Дневник полкового священника. 1904-1906 гг. Из времен Русско-японской войны - Митрофан Сребрянский
Теперь устраиваемся на новых местах. Полк разбросан по деревням верст на 6–7. Китайцев сбили по несколько семей в одну фанзу. Мы поместились в маленькой деревушке и вшестером занимаем одну фанзу. Сыро, холодно. Но нам поставили хоть печку, которую мы сильно натапливаем. А бедные солдатики уж подлинно прохлаждаются в холодных фанзах. Впрочем, и им на днях будут устроены печи.
Устроили учебную команду. Хожу версты за 2 на урок закона Божия да по эскадронам беседую в обоих полках: в Нежинском все еще нет священника.
Пишу, а не знаю, дойдет ли до родных это мое писание. Живы ли они? Нет ни писем, ни телеграмм.
У нас здесь все говорят, что Москву и Петербург сожгли и даже России уже не существует, а на ее месте только пепел и реки крови.

> Фрагменты записей
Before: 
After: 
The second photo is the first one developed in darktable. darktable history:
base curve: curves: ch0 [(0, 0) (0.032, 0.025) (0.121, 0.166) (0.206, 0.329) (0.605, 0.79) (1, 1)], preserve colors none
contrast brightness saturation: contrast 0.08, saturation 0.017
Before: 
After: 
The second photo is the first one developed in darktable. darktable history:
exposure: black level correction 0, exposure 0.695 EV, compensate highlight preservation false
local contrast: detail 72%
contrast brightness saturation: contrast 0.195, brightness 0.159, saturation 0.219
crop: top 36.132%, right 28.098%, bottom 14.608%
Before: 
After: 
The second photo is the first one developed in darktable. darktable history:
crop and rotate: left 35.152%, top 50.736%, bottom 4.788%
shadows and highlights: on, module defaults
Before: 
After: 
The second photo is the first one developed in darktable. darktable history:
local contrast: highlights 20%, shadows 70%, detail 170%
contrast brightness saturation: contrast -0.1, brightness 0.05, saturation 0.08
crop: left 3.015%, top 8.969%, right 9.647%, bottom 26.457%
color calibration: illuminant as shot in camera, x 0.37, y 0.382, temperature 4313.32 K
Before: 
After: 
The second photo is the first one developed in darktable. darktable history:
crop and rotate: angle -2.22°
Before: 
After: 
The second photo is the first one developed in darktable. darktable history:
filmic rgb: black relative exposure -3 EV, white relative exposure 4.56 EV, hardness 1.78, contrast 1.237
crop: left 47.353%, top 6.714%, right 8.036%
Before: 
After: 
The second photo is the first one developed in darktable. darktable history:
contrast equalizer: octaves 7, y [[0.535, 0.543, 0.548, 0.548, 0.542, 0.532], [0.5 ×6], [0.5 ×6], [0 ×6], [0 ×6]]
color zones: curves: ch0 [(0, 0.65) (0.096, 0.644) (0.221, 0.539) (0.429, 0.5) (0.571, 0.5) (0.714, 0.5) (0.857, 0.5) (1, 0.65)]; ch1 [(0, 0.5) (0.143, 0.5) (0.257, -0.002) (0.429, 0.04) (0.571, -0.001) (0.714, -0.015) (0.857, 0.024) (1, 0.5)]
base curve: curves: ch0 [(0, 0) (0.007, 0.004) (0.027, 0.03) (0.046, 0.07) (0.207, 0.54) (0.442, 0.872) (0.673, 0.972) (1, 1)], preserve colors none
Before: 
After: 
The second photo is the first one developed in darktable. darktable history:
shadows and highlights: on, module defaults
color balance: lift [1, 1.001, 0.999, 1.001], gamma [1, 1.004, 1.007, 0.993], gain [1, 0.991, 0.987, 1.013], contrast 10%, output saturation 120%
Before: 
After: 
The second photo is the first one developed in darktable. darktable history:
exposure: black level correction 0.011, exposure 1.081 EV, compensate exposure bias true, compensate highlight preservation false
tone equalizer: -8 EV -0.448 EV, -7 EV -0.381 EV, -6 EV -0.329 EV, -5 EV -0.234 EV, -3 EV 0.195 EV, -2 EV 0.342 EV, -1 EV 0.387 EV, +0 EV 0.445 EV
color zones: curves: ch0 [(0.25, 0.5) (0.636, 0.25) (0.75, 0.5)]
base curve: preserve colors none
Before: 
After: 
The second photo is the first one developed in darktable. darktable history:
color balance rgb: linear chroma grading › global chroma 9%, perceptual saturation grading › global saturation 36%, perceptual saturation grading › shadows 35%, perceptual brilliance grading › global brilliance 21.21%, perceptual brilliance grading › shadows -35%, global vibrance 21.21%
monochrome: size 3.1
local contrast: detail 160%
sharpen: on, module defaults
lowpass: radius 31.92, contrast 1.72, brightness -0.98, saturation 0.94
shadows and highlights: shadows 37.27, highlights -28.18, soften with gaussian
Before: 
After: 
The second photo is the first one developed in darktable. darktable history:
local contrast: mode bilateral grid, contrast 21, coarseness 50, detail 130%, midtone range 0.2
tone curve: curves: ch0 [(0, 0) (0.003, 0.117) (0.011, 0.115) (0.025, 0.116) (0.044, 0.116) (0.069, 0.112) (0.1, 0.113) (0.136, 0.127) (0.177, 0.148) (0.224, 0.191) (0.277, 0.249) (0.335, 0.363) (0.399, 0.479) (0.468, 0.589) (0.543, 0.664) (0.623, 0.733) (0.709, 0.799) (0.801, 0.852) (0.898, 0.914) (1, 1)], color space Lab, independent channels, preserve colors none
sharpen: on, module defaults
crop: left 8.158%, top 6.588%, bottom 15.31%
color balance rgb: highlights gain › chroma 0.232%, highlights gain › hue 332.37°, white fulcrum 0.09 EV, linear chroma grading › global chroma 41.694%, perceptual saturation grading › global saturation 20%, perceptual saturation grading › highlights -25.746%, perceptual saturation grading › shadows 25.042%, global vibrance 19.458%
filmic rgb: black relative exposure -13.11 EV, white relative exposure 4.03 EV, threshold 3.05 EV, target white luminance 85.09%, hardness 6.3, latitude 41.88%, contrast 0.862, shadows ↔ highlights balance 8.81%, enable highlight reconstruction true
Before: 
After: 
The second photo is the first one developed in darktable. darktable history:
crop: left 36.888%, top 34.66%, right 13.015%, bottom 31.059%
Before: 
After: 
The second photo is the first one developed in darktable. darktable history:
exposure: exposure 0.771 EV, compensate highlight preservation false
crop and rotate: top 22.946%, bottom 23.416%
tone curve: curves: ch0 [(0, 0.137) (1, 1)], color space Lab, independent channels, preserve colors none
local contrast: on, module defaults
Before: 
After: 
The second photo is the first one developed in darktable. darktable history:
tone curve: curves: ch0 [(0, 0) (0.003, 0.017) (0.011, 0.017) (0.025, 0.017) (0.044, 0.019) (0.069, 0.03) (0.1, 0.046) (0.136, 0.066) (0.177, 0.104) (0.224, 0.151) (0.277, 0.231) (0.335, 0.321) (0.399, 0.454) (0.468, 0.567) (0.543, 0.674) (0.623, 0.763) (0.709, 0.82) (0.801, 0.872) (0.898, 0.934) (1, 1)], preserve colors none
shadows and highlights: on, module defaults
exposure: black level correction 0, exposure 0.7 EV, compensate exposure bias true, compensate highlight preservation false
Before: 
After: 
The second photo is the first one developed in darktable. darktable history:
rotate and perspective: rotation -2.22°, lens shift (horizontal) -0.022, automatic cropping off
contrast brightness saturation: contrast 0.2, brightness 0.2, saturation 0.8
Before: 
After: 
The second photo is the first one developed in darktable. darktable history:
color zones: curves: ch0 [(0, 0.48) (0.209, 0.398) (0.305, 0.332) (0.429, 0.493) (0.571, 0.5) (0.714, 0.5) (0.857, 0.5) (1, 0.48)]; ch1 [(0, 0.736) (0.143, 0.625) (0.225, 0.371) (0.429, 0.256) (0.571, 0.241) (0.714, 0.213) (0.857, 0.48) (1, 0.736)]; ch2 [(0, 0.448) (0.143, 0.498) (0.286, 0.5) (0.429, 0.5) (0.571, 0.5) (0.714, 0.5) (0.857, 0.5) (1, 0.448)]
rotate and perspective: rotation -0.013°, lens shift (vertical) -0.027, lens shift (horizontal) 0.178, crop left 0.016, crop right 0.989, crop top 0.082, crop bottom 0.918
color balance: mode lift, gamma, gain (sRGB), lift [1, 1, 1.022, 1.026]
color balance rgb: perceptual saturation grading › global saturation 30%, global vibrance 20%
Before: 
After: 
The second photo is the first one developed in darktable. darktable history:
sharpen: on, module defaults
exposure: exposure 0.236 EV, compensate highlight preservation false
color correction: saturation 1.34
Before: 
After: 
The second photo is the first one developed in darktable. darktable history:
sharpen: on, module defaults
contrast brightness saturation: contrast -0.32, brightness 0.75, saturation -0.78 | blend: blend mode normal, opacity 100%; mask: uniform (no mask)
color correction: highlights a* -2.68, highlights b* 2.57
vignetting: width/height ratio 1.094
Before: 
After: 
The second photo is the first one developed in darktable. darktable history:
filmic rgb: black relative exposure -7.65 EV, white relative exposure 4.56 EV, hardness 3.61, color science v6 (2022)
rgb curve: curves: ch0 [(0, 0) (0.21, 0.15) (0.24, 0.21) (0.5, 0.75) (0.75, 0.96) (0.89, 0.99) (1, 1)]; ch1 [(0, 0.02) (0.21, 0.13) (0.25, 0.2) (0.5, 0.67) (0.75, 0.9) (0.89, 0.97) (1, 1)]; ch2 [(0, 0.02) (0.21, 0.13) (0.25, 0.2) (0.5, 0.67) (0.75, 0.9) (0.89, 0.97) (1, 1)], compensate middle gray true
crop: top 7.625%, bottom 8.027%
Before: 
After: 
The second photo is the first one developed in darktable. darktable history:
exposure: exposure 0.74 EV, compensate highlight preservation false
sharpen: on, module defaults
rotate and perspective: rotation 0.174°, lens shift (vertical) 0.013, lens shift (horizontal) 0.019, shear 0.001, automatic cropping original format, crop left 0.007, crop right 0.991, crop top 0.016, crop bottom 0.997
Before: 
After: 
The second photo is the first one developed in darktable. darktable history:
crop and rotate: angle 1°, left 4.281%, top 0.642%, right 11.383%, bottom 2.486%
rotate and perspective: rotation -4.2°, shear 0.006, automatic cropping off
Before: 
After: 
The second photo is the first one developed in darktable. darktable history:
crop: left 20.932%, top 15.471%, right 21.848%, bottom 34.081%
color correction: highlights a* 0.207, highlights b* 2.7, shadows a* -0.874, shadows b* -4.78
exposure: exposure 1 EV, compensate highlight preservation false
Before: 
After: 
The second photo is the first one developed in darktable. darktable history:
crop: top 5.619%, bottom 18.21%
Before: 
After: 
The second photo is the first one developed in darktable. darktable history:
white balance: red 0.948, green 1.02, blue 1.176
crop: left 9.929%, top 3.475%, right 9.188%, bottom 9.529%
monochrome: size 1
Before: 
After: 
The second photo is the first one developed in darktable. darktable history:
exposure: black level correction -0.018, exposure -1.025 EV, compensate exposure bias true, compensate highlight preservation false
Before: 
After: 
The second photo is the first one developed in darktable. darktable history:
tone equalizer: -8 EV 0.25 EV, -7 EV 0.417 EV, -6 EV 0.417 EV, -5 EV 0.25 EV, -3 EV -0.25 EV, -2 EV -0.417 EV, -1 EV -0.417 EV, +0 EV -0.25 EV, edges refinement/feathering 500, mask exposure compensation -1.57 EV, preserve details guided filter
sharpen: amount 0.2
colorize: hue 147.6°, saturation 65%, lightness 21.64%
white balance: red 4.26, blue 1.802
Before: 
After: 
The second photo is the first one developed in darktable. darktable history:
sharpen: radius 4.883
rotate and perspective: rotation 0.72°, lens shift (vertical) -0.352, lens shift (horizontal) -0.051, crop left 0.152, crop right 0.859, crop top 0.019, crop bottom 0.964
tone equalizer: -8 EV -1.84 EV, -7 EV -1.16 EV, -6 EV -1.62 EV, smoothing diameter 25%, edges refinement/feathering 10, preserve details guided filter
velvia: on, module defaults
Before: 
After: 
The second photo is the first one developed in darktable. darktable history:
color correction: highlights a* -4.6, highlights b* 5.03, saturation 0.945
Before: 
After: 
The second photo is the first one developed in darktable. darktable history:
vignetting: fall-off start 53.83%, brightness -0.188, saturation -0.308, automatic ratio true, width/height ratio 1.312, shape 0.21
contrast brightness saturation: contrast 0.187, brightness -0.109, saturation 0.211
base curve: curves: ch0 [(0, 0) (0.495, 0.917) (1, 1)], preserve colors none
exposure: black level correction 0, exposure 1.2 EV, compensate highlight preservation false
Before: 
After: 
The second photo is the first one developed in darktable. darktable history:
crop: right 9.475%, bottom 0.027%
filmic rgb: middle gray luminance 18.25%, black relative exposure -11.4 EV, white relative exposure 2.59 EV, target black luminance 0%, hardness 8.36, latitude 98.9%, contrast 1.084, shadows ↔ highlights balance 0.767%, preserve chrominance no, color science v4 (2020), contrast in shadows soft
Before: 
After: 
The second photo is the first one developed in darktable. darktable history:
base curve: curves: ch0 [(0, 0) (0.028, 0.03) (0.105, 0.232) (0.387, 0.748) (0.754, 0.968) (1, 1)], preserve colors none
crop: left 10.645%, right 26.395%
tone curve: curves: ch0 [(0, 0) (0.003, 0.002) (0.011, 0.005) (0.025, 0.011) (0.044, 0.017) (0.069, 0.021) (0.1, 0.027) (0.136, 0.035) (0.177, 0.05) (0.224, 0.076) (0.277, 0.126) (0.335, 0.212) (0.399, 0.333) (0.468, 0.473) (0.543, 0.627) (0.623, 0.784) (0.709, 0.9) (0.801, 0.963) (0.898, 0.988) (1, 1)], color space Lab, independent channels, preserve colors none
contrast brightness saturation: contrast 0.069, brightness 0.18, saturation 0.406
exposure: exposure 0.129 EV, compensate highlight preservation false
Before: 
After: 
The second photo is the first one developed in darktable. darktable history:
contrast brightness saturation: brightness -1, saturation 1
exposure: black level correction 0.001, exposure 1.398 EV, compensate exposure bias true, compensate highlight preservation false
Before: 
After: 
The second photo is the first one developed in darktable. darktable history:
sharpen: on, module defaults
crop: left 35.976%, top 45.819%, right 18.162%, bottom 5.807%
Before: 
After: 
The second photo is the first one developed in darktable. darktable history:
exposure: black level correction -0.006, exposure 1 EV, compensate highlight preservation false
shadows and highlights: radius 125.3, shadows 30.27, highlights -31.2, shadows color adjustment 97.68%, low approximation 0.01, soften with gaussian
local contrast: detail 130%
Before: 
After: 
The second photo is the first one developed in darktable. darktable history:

> Условие задачи
Перепишите из отрывка дневника всё, начиная с «Дневник полкового священника.» и вплоть до «и реки крови.», поменяв «деревушке» на «деревне».

> Полное решение
Дневник полкового священника. 1904-1906 гг. Из времен Русско-японской войны - Митрофан Сребрянский
Теперь устраиваемся на новых местах. Полк разбросан по деревням верст на 6–7. Китайцев сбили по несколько семей в одну фанзу. Мы поместились в маленькой деревне и вшестером занимаем одну фанзу. Сыро, холодно. Но нам поставили хоть печку, которую мы сильно натапливаем. А бедные солдатики уж подлинно прохлаждаются в холодных фанзах. Впрочем, и им на днях будут устроены печи.
Устроили учебную команду. Хожу версты за 2 на урок закона Божия да по эскадронам беседую в обоих полках: в Нежинском все еще нет священника.
Пишу, а не знаю, дойдет ли до родных это мое писание. Живы ли они? Нет ни писем, ни телеграмм.
У нас здесь все говорят, что Москву и Петербург сожгли и даже России уже не существует, а на ее месте только пепел и реки крови.